O principal propósito da análise secundária é descobrir lesões ou problemas diversos que possam ameaçar a sobrevivência da vítima, se não forem tratados convenientemente. É um processo sistemático de obter informações e ajudar a tranqüilizar a vítima, seus familiares e testemunhas que tenham interesse pelo seu estado, e esclarecer que providências estão sendo tomadas.

Os elementos que constituem a análise secundária são:Entrevista Objetiva- conseguir informações através da observação do local e do mecanismo da lesão, questionando a vítima, seus parentes e as testemunhas.

Entrevista Subjetiva

A análise secundária não é um método fixo e imutável, pelo contrário, ele é flexível e será conduzido de acordo com as características do acidente e experiência do socorrista.

De modo geral, deve-se, nessa fase, conseguir informações como:

nome da vítima, sua idade, se é alérgica, se toma algum medicamento, se tem qualquer problema de saúde, qual sua principal queixa, o que aconteceu, onde estão seus pais ou parentes (se for uma criança), se tem feito uso de algum medicamento ou se apresenta algum antecedente clínico relevante para a sua melhora.

Exame da cabeça aos pés

Esse exame não deverá demorar mais do que 3 minutos. O tempo total gasto para uma análise secundária poderá ser reduzido se um segundo socorrista cuidar de obter os sinais vitais, enquanto o primeiro socorrista executa o exame do acidentado.

Durante o exame, o socorrista deve tomar cuidado para não movimentar desnecessariamente a vítima, pois lesões de pescoço e de coluna espinhal, ainda não detectadas, po- derão ser agravadas.

Tomar cuidado para não contaminar o ferimento e/ou agravar lesões. Não explorar dentro de ferimentos, fraturas e queimaduras. Não puxar roupa ou pele ao redor dessas lesões.

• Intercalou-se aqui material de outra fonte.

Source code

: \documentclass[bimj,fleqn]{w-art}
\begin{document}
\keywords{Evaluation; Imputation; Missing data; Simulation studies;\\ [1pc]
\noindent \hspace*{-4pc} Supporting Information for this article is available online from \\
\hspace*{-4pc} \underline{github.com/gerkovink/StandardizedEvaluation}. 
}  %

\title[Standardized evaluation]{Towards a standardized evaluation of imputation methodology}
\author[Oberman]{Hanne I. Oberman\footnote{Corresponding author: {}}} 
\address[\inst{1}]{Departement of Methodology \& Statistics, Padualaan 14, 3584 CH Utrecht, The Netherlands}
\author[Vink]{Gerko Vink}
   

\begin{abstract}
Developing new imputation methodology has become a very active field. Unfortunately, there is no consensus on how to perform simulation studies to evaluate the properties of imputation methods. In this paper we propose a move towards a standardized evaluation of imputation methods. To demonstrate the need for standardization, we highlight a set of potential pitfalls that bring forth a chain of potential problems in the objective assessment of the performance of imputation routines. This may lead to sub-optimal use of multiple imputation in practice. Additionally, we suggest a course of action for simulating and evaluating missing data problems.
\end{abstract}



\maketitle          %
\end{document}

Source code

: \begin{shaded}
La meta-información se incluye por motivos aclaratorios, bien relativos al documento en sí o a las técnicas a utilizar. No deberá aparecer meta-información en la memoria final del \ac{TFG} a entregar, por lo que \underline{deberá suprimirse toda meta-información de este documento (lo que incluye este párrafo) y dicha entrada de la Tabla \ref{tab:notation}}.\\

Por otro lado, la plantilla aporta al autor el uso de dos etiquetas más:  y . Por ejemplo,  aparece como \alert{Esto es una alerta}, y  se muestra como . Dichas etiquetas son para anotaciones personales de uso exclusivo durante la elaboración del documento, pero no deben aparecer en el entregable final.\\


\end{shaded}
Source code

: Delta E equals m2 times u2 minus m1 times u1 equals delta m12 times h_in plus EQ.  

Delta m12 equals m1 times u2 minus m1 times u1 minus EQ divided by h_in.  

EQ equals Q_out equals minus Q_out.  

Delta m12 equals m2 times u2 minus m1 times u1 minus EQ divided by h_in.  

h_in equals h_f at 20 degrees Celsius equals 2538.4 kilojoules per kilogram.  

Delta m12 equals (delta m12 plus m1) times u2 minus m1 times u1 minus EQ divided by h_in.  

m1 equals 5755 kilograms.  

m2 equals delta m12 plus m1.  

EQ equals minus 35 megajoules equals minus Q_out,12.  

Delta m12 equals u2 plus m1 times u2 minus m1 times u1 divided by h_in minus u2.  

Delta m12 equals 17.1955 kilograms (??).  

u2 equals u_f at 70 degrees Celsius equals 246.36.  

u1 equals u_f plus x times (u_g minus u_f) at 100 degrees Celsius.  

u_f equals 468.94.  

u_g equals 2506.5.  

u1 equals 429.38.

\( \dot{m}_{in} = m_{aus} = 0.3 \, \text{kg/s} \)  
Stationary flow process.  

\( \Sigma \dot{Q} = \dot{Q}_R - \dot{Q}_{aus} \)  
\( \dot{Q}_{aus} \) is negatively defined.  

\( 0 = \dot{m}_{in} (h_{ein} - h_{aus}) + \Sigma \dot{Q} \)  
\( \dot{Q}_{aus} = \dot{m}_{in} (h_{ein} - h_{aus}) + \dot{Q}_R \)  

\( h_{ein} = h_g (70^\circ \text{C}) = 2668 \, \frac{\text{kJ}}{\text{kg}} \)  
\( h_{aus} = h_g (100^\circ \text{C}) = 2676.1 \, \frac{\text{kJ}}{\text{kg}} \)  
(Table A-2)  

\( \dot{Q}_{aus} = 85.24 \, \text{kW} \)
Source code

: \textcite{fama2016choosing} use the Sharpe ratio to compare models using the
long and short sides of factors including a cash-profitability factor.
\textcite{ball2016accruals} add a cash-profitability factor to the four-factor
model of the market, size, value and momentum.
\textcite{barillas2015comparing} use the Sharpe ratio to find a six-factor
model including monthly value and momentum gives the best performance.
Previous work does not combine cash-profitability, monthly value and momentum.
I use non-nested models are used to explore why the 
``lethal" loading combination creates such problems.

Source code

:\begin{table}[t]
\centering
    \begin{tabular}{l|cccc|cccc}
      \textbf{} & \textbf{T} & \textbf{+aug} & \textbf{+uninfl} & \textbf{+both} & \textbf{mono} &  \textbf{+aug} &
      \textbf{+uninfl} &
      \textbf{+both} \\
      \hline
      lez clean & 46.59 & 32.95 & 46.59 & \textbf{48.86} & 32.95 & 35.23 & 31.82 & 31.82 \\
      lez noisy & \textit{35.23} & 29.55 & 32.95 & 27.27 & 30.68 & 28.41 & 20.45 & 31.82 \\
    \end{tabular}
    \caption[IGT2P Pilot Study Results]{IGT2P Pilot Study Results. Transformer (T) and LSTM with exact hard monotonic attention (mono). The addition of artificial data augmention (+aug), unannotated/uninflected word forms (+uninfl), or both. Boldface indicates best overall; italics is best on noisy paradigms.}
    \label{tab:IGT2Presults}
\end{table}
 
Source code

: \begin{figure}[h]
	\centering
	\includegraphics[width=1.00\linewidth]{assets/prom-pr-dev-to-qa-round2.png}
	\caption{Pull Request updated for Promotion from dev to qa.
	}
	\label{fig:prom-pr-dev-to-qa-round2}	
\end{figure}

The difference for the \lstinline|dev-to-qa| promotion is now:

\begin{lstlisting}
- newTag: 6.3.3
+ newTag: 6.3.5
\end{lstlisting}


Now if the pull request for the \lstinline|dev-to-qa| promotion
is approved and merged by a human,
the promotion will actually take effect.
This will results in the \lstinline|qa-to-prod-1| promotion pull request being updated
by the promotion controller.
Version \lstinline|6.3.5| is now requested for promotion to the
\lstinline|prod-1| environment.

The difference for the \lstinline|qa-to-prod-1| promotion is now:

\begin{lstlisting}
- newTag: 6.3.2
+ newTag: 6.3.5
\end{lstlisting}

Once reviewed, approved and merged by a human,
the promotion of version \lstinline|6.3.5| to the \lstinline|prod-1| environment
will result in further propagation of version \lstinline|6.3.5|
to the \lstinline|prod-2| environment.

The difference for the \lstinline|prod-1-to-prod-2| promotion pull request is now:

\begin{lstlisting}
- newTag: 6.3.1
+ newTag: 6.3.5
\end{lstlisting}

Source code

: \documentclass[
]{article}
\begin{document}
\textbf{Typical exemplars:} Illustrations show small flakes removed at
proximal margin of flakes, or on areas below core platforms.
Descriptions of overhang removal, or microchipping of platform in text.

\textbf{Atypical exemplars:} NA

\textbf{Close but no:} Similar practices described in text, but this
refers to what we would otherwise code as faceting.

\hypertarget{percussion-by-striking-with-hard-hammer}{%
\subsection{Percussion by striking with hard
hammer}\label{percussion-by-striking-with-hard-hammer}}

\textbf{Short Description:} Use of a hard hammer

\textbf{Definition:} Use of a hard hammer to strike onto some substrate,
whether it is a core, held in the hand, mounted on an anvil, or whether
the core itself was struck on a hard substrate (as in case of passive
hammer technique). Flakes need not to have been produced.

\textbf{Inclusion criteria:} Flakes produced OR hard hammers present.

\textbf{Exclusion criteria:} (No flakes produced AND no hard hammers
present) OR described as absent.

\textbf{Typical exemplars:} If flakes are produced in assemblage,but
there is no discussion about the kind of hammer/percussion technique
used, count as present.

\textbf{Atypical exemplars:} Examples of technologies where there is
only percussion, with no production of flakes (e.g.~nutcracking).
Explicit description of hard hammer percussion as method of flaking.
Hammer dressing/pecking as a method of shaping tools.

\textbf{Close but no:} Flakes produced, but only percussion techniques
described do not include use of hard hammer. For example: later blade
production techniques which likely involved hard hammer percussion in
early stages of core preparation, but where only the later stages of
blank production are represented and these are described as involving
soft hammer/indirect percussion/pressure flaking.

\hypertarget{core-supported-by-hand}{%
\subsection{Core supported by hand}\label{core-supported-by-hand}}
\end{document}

O exame da cabeça aos pés é uma denominação tradicional. Atualmente tem sido pacífico o entendimento que a avaliação propriamente dita deva começar pelo pescoço, para detecção de possíveis lesões na coluna cervical.

Ao proceder um exame da cabeça aos pés, procurar seguir o método abaixo indicado:

Examinar os olhos, procurando lesões e avaliando o diâmetro das pupilas, de acordo com a Tabela 15.1.

DIÂMETRO DAS PUPILAS

Observação

Causa Provável

Dilatadas, sem reação

Inconsciência, choque, parada cardíaca, hemorragia, lesão na cabeça

Contraídas, sem reação

Lesões no sistema nervoso central,

Abuso de drogas

Uma dilatada e outra contraída

Acidente vascular cerebral, lesões na

Cabeça

Embaçadas

Choque, coma

  • Observar a superfície interior das pálpebras. Se estiverem descoloridas, pálidas, indicam a possibilidade de hemorragia grave.

  • Inspecionar as orelhas e o nariz. Hematoma atrás da orelha ou perda de sangue ou líquido cefalorraquidiano pelo ouvido e/ou nariz pode significar lesões graves de crânio.

    Inspecionar o interior da boca, mantendo-se atento à presença de corpos estranhos, sangue ou vômito.

    Observar a traquéia.

  • Examinar o tórax, procurando por fraturas e ferimentos.

  • Observar a expansão torácica durante a respiração.

TIPOS DE RESPIRAÇÃO

Observação

Causa Provável

Rápida, Superficial

Choque, problemas cardíacos, choque insulínico, pneumonia, insolação

Profunda, Ofegante

Obstrução das vias aéreas, ataque cardíaco, doenças pulmonares, lesões de tórax, coma diabético, lesões nos pulmões pelo calor

Roncorosa

Acidente vascular cerebral, fraturas de crânio, abuso de drogas ou álcool, obstrução parcial das vias aéreas

Crocitante

Obstrução das vias aéreas, lesões nas vias aéreas provocadas pelo calor

Gorgolejante

Obstrução das vias aéreas, doenças pulmonares, lesões nos pulmões provocadas pelo calor

Ruidosa, com chiado

asma, enfisema, obstrução de vias aéreas, arritmia cardíaca

Tosse com sangue

Ferimentos no tórax, fraturas de costela, pulmões perfurados, lesões internas

  • Examinar o abdome, procurando ferimentos e pontos dolorosos.

    Examinar as costas procurando áreas dolorosas e deformidades.

  • Examinar a bacia procurando fratura.

  • Observar lesões na genitália.

  • Examinar as pernas e os pés, procurando ferimentos, fraturas e pontos dolorosos. Checar presença de pulso distal e sensibilidade neurológica.

    Examinar os membros superiores desde o ombro e a clavícula até as pontas dos dedos, procurando por ferimentos, fraturas e áreas dolorosas. Checar presença de pulso distal e sensibilidade neurológica.

    Inspecionar as costas da vítima, observando hemorragias e/ou lesões óbvias.